Sound localization relies on the analysis of interaural time and intensity differences, as well as attenuation patterns by the outer ear. We investigated the relative contributions of interaural time and intensity difference cues to sound localization by testing 60 healthy subjects: 25 with focal left and 25 with focal right hemispheric brain damage. Group and single-case behavioural analyses, as well as anatomo-clinical correlations, confirmed that deficits were more frequent and much more severe after right than left hemispheric lesions and for the processing of interaural time than intensity difference cues. For spatial processing based on interaural time difference cues, different error types were evident in the individual data. Deficits in discriminating between neighbouring positions occurred in both hemispaces after focal right hemispheric brain damage, but were restricted to the contralesional hemispace after focal left hemispheric brain damage. Alloacusis (perceptual shifts across the midline) occurred only after focal right hemispheric brain damage and was associated with minor or severe deficits in position discrimination. During spatial processing based on interaural intensity cues, deficits were less severe in the right hemispheric brain damage than left hemispheric brain damage group and no alloacusis occurred.
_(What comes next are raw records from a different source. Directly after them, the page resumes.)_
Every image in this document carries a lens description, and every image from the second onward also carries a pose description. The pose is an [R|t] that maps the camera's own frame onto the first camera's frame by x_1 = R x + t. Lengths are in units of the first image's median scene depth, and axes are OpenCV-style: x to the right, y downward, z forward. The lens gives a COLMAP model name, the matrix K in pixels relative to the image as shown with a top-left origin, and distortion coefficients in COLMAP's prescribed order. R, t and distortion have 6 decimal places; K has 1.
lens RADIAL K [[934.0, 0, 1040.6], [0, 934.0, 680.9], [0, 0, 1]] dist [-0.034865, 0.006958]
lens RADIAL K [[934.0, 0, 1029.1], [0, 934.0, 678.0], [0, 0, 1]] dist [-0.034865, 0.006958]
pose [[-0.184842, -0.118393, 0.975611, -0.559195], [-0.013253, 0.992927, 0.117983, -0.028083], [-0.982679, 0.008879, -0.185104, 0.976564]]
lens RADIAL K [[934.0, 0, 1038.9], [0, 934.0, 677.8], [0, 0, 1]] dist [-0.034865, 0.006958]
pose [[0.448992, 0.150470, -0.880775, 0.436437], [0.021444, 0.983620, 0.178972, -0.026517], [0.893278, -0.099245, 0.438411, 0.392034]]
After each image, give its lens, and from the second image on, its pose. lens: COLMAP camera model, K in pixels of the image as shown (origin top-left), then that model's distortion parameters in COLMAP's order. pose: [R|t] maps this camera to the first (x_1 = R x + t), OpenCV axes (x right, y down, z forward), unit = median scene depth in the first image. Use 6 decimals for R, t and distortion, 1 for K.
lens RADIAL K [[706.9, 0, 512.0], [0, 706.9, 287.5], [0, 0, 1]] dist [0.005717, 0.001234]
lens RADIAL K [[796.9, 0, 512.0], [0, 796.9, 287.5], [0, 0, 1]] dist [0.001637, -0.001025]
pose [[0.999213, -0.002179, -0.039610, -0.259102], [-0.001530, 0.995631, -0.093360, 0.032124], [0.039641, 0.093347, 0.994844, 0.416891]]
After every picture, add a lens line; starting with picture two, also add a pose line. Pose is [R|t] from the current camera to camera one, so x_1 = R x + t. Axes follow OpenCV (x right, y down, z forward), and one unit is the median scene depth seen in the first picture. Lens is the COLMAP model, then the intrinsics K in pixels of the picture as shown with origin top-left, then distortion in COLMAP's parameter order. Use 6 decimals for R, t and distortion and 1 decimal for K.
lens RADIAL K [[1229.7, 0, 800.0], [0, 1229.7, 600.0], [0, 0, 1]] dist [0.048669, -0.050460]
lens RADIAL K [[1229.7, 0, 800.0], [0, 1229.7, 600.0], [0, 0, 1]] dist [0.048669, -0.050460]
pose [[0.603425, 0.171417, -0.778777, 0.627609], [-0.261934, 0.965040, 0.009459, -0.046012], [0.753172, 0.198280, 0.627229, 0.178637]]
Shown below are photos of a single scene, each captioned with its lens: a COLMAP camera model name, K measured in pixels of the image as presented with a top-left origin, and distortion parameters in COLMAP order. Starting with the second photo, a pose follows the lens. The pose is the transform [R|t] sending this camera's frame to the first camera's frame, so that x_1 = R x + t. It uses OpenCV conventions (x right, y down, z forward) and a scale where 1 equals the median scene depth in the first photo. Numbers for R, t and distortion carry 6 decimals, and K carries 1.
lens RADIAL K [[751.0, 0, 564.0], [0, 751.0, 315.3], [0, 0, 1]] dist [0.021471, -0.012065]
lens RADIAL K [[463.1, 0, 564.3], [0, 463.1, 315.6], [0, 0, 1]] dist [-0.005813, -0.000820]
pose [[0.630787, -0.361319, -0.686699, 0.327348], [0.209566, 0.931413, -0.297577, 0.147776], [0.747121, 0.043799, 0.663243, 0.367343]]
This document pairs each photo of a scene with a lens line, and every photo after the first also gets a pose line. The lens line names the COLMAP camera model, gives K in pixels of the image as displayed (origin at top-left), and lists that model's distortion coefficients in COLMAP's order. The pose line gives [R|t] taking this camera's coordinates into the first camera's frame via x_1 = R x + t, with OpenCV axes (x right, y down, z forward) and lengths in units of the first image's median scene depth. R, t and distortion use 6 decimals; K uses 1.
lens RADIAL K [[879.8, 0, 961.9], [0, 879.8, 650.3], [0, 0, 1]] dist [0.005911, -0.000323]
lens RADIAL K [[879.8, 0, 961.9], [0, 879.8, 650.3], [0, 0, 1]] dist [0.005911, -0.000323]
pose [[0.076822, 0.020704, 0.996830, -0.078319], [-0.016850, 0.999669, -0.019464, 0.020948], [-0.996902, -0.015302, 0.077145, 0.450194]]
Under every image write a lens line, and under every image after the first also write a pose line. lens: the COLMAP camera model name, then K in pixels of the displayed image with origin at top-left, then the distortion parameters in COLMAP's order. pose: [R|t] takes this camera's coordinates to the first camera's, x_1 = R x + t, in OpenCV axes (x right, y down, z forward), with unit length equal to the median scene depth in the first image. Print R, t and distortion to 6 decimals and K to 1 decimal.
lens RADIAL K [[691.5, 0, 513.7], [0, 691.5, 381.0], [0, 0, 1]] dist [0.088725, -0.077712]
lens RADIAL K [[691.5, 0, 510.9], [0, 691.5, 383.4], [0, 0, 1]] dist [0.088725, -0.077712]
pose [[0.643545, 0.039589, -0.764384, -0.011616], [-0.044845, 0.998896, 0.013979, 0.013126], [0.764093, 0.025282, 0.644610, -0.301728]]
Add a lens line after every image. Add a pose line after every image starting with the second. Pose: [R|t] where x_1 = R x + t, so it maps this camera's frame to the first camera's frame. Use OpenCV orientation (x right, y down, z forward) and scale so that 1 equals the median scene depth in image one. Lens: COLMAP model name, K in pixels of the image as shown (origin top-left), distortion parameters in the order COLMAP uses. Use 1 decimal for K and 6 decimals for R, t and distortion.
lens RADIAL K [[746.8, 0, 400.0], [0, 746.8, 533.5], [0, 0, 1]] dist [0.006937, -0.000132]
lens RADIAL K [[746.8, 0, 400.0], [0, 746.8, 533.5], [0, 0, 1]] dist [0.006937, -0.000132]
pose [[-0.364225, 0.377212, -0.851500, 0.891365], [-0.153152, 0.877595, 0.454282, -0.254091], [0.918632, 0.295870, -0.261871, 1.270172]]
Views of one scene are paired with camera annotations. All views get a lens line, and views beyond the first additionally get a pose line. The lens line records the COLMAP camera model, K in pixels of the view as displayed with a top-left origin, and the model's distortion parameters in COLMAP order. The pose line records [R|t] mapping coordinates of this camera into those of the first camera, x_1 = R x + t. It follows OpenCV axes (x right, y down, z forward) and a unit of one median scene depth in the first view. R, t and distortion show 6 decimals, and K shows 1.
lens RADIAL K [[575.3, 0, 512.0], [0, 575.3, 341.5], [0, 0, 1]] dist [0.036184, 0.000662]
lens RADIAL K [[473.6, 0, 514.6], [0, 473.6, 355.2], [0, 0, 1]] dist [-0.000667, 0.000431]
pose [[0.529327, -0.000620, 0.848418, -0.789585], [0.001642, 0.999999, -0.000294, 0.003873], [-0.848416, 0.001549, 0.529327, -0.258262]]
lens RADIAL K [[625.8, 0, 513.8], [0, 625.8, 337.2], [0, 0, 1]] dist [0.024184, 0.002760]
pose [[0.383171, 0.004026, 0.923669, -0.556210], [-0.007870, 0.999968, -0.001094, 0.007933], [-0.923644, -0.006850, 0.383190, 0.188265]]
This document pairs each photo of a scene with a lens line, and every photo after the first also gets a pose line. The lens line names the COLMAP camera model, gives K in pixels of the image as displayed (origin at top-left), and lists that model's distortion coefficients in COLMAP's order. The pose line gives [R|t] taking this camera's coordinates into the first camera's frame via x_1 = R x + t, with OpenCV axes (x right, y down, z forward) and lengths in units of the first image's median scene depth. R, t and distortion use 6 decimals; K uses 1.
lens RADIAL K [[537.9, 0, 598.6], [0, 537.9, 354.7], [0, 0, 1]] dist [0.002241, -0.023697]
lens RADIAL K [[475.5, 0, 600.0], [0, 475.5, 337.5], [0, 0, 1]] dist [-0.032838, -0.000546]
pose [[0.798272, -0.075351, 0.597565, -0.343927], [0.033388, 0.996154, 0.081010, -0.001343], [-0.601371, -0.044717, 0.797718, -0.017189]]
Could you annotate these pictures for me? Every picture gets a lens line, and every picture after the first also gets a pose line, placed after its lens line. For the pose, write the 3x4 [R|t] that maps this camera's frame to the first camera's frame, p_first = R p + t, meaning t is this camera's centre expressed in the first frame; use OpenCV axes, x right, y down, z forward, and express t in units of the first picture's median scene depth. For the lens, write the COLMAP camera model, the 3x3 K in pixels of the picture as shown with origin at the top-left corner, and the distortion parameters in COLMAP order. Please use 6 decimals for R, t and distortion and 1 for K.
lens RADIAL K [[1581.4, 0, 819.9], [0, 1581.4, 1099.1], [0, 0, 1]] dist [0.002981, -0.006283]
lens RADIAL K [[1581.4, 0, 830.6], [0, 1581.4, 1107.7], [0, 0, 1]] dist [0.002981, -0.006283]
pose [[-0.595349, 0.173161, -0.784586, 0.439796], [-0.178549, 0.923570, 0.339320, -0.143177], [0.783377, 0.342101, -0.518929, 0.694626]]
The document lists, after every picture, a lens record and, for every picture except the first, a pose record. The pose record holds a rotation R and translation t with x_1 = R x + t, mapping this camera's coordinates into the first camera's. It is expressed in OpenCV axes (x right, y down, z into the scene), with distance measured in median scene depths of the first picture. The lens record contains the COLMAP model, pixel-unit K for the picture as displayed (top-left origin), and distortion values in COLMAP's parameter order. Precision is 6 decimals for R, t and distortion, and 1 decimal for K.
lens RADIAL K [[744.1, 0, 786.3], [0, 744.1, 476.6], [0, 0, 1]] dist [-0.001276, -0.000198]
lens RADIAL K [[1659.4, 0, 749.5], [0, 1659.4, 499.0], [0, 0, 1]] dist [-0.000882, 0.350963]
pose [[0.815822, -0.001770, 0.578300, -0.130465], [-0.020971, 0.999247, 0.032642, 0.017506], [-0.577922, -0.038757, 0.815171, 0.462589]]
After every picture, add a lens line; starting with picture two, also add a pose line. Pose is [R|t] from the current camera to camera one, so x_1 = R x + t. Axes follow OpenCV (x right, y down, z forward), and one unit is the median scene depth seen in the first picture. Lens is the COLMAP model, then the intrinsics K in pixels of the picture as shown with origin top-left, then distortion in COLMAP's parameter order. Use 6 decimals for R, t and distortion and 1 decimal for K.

These results, matched to anatomical data, suggest the existence of a binaural sound localization system predominantly based on interaural time difference cues and primarily supported by the right hemisphere. More generally, our data suggest that two distinct mechanisms contribute to: (i) the precise computation of spatial coordinates allowing spatial comparison within the contralateral hemispace for the left hemisphere and the whole space for the right hemisphere; and (ii) the building up of global auditory spatial representations in right temporo-parietal cortices.